Saturday, 14 October 2023

Will Sunak call an election for next month?

 

Not because he thinks he’s got any chance of winning it, obviously. That ship sailed and sank a long time ago, and is now lying in pieces at the bottom of the ocean somewhere. The attraction of a snap election lies elsewhere, in the slow-moving but ever more incriminating Covid-19 inquiry. The long-awaited appearance of Sunak and Johnson before the judge leading the inquiry was delayed once because of the party conference season, but it will take another significant factor to delay it a second time, and in the absence of such an event, both men are currently slated to appear during November. In the meantime, the inquiry has had a chance to see and consider some highly incriminating emails, which reveal, amongst other things, that the UK’s top civil servant thought that the government looked like a tragic joke, and that Sunak’s ‘eat out to help out’ scheme was launched with no consultation with the scientists and experts, whose opinion was that it would only help to spread the disease. It’s hard to see how either man can face the judge and KCs without having what remains of their reputations shredded, very publicly. Calling a snap election would be like pushing the pause button. Again.

It's probable that Johnson believes that he can bluster and obfuscate his way through any difficult questions, just as he used to do at PM’s Questions in the House of Commons, blaming Labour, the Civil Service, the media – anyone but himself. He is, quite possibly, stupid enough to think that a judge whose sole task is to get to the truth can be treated like a Speaker whose main task is to referee a bun fight, and that eminent KCs asking precise and difficult questions can be batted away by calling them names as though they were opposition politicians. Maybe Sunak even thinks the same way – his approach to PMQs certainly seems to mirror that of his former boss, albeit minus the snobbish classical references, and without the confidence born of complete and utter shamelessness. But what about the people around them giving them advice? Do they really have so few functioning neurons between them that they cannot see the train crash which awaits their bosses in just a few short weeks?
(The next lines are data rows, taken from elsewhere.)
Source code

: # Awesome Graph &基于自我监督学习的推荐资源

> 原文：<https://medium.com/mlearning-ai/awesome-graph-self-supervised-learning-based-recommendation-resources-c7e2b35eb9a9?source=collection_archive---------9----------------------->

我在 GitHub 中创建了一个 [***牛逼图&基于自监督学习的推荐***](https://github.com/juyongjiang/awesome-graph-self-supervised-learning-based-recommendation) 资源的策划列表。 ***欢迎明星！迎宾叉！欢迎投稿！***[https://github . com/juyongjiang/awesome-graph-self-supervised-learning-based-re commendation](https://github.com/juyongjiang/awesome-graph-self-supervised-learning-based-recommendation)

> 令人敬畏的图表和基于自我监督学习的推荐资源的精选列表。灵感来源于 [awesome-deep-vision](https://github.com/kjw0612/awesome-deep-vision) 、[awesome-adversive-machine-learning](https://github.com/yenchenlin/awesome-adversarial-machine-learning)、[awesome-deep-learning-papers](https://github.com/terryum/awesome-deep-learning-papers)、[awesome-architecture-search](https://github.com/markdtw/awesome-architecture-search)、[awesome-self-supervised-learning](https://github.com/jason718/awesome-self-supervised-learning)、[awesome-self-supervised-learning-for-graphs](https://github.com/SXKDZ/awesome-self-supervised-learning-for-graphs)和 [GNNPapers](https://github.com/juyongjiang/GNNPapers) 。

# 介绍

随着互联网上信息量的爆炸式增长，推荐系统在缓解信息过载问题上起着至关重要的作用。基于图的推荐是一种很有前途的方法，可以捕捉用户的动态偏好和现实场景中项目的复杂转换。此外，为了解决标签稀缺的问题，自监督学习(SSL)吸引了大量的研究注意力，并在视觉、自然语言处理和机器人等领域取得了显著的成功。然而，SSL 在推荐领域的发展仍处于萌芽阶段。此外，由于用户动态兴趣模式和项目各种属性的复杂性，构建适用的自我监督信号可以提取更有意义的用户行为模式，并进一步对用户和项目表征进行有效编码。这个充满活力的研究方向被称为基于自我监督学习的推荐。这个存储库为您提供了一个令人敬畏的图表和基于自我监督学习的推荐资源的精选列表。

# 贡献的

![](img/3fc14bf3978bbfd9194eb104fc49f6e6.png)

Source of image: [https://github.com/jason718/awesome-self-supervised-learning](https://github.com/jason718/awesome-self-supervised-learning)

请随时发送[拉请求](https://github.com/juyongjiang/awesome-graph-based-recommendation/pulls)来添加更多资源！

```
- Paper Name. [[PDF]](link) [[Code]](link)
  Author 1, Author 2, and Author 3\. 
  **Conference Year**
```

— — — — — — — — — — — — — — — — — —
Calling an election wouldn’t prevent the train from crashing, of course; it would merely delay it – and by not much more than a few weeks at that. And a shredded reputation is still a shredded reputation. But holding an election before it gets shredded might just save a few more seats than waiting until after the shredder has finished its work. There must surely be someone advising him who can see what’s about to happen. Or is it time to order additional stocks of popcorn?